
  6. best line from the article by zatz · · Score: 5, Funny

    Fortunately for the attacker, few users are surprised these days when applications use hundreds of megabytes to accomplish trivial tasks.

    --

    Java: the COBOL of the new millenium.
  7. Re:This just in! by lord+sibn · · Score: 5, Interesting

    Page 7, Paragraph 3:

    "To attack machines without physical access, the attacker can rely on natural memory errors."

    This paper showed some means an attacker could physically cause a memory error, but it never said that such intervention was required to stage the attack. My guess is that this would be most useful with those "low load" ram chips that ran on slashdot a while back.

  8. New Computer Cases by ExEleven · · Score: 5, Funny

    "New LEAD cases from lian li to protect your system from intuders" Just another thing to worry about when it comes to security.

  9. Alex descends into hell for a bottle of milk by m00nun1t · · Score: 5, Funny

    How many websites would have an article that begins:
    "A very cool scientific paper..."

    Oh dear, we really are geeks, aren't we.

  10. Re:This attack doesn't look very effective by czarneki · · Score: 5, Interesting

    Um... no. The paper states that if a single-bit error can be induced, then the probability that this single-bit error will then allow the exploiting program to execute arbirary code (as opposed to causing the OS or the VM to crash, etc) is 70%.

    So, keep in mind that there are two components to this exploit: 1) writing a program that takes advantage of single-bit errors to execute arbitrary code, and 2) wait for cosmic rays or direct some radiation yourself at the hardware to induce soft errors. The effectiveness depends largely on how quickly/reliably you can induce such errors w/out crashing the machine in the process.

* Using the information
[A] In the comment thread about the memory-error attack paper, what is the probability that an induced single-bit error lets the exploiting program execute arbitrary code?
[B] Continue the comment thread about the memory-error attack paper, starting after its last sentence.

* Recorded information
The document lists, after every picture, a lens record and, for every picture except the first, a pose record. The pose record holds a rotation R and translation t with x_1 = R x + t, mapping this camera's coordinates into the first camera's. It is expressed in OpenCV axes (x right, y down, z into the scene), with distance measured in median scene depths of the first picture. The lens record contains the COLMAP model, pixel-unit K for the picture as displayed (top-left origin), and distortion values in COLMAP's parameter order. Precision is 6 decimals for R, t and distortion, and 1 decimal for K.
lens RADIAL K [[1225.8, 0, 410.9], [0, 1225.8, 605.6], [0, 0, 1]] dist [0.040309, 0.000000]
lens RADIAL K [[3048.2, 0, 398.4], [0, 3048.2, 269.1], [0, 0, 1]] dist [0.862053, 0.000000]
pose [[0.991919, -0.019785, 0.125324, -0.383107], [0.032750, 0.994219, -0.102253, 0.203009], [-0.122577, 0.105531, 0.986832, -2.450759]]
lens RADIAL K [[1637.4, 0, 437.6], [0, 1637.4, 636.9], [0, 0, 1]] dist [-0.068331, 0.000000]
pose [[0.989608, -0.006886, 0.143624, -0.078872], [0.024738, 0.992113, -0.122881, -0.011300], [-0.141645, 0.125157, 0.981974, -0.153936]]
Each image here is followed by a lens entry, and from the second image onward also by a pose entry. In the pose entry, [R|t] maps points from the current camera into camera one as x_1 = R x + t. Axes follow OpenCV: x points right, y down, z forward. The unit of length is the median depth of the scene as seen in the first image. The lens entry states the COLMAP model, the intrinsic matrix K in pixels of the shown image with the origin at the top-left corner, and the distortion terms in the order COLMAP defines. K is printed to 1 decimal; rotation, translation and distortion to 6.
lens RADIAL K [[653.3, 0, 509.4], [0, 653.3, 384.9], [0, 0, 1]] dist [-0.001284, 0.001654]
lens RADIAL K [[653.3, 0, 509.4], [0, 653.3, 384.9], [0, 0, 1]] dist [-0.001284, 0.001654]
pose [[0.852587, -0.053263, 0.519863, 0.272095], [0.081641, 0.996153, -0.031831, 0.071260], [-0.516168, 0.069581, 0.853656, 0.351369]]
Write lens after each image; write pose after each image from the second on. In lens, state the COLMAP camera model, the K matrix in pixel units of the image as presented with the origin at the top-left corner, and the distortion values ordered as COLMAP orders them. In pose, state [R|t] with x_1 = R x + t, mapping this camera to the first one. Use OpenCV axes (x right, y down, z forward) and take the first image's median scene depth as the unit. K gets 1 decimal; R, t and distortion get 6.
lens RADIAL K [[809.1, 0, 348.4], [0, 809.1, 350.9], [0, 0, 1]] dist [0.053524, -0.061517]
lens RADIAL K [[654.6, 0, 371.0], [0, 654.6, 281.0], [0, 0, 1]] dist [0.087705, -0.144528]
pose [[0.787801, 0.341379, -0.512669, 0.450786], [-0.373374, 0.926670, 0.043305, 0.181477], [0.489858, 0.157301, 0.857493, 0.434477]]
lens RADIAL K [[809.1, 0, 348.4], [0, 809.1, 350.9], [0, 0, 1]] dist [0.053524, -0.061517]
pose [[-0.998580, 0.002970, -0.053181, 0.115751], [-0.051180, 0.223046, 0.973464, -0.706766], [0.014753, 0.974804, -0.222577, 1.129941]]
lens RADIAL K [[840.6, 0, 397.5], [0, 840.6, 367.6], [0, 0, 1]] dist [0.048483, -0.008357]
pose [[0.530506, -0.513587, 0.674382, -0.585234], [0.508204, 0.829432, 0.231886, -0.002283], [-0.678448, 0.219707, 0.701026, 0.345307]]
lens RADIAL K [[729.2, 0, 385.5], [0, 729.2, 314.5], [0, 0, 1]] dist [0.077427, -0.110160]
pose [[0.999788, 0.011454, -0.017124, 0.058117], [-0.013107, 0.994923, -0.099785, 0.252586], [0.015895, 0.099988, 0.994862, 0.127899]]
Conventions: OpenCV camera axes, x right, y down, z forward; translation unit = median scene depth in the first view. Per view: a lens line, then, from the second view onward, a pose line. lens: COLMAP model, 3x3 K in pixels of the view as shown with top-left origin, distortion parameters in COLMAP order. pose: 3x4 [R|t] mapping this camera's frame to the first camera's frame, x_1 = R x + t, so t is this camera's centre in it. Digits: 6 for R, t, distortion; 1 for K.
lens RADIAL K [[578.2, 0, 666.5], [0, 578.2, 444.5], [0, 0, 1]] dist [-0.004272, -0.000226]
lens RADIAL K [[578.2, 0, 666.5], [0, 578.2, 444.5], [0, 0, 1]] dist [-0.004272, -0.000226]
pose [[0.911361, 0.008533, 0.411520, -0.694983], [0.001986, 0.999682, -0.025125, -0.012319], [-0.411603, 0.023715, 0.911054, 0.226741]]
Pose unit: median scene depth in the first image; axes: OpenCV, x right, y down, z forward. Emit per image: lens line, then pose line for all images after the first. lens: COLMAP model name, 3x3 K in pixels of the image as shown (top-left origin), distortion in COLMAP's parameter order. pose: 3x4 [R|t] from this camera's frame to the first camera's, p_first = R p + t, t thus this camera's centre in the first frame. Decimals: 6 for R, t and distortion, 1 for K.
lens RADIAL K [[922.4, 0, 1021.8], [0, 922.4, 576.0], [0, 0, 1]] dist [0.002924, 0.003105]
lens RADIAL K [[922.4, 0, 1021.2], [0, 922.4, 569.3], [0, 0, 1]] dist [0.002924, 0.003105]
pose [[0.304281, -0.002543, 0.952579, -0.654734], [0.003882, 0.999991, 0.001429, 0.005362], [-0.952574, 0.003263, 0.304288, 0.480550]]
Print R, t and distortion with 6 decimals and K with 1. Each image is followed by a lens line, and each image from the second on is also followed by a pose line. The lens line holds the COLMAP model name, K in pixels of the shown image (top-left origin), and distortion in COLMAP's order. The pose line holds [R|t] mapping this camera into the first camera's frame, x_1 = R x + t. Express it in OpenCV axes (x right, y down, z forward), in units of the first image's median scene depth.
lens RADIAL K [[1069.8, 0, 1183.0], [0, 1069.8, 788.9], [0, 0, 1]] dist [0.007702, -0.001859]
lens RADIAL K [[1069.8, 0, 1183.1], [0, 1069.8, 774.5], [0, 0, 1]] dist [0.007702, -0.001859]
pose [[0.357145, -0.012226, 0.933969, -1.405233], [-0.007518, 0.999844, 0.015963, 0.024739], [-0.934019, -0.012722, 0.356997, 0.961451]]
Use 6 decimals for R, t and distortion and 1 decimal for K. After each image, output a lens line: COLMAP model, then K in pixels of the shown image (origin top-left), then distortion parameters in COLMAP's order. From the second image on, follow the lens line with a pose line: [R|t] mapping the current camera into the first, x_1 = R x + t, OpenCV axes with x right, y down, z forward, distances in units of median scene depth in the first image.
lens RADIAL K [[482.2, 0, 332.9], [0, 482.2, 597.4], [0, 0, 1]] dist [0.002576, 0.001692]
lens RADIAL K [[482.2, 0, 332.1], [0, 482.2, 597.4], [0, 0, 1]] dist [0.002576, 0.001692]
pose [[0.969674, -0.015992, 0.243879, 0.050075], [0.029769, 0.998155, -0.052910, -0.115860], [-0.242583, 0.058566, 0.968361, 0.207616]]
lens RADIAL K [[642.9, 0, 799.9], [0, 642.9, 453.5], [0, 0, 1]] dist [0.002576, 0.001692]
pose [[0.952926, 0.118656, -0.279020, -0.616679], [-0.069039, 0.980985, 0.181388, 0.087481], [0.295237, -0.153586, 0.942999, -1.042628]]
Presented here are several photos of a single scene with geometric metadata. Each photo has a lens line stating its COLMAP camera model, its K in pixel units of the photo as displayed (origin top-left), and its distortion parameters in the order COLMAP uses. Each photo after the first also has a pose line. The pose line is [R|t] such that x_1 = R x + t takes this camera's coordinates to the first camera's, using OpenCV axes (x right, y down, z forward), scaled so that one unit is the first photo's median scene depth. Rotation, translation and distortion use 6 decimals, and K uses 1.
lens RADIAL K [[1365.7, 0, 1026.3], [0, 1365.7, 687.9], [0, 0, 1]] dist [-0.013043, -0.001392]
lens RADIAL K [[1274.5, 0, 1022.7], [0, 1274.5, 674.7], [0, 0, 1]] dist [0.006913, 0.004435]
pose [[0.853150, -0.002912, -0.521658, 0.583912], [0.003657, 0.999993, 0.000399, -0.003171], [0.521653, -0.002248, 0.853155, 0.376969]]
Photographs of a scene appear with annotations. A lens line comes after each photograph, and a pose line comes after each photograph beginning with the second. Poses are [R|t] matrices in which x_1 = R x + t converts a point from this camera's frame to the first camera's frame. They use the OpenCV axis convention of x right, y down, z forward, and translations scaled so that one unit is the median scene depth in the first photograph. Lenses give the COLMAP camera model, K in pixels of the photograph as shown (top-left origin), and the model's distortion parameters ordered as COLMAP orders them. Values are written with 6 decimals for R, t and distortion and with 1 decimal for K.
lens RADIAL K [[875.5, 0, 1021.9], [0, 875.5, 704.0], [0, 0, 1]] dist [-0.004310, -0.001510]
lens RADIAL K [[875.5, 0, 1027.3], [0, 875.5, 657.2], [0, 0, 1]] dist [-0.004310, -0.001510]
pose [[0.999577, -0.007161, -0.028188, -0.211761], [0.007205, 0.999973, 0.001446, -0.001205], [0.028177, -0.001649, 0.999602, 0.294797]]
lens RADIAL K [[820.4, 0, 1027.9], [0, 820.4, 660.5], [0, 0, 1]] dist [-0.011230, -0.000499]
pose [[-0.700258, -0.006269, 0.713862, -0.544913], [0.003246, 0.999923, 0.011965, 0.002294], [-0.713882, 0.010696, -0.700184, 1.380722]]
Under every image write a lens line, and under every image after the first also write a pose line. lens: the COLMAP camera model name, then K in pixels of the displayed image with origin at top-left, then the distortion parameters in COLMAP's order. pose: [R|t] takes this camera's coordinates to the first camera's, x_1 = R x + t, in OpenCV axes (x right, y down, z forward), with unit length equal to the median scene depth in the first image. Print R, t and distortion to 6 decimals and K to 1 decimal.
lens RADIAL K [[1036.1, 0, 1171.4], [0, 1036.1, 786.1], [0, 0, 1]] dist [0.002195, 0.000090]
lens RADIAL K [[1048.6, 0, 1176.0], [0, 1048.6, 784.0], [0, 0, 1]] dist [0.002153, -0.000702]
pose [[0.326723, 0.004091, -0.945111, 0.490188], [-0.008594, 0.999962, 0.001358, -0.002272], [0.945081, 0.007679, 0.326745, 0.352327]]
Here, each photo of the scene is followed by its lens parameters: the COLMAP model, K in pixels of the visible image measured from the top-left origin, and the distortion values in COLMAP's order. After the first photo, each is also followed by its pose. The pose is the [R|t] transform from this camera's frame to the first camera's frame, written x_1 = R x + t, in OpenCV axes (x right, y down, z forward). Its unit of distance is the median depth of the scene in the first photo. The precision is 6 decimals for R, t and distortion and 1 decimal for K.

* Your written answers
[A] 70%.

[B]
    Maybe the techniques for programming the exploit program described here are well known to more experienced programmers, but I found the article extremely interesting and enlightening. I've been taught for years about the superiority of Java's type system as a security measure, and I know that a lot of theoretical work and proofs have been done to show that Java's type system is secure, but this exploit manages to get around the type safety with such a simple trick that I'm kicking myself for not having seen it myself. It's almost elegant, the way they get it done.

  11. Re:This just in! by omnirealm · · Score: 5, Insightful

    Any encryption can still be broken through though brute force.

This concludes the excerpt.